= Encyclopedia of Overseas Korean Culture =

South Korean online encyclopedia

The Encyclopedia of Overseas Korean Culture (short name ) is a Korean-language online encyclopedia operated by the Academy of Korean Studies, which is in turn supported by the South Korean government. It focuses on the Korean diaspora.

Compilation work on the encyclopedia first began in 2011, with the scope initially focused on Koreans in China. That work completed in 2015, and they moved to focused on other major diaspora groups, including Koryo-saram (Central Asia, former Soviet Union), Korean Americans (United States), and Zainichi Koreans (and other Koreans in Japan). This work was completed by 2018. The encyclopedia reportedly received 500 million views between 2018 and 2022.
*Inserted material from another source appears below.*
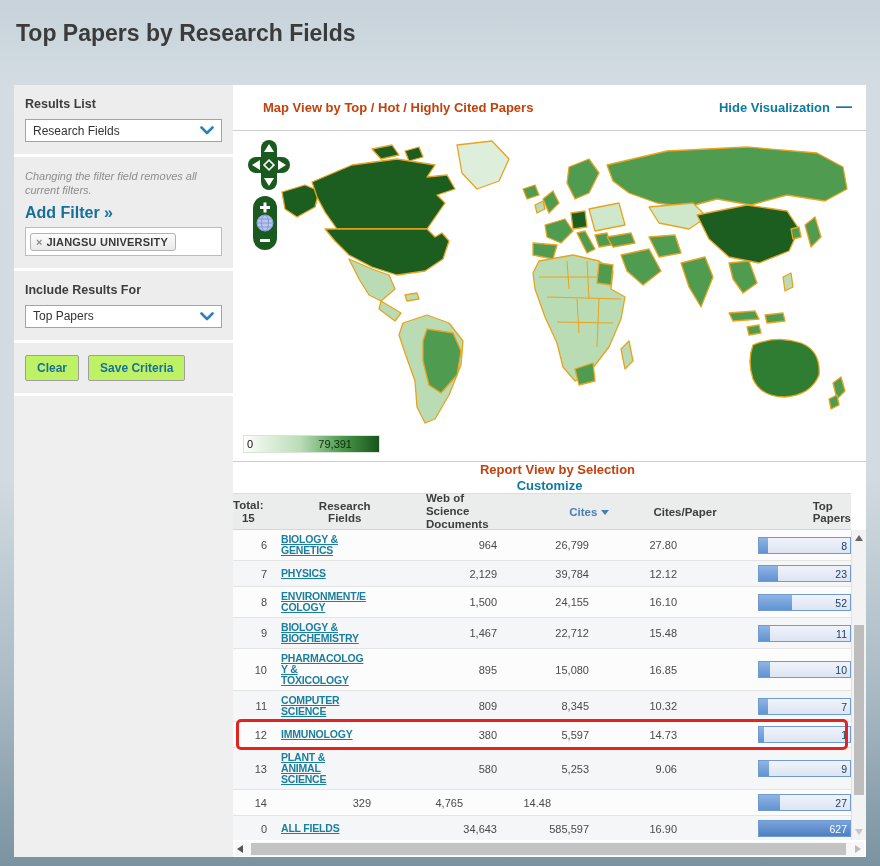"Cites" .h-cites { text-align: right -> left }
As of 2022, the encyclopedia is still actively being contributed to, with researchers sent to various places in the world to gather information for the encyclopedia.

In 2023, the encyclopedia became part of the China–Korea cultural conflict, in which some Chinese people seek greater emphasis on the Chinese origin of some Korean cultural concepts, such as kimchi (pao cai) and hanbok (hanfu). According to some South Korean politicians, some of the encyclopedia's articles promoted the Chinese origin of some cultural concepts too much.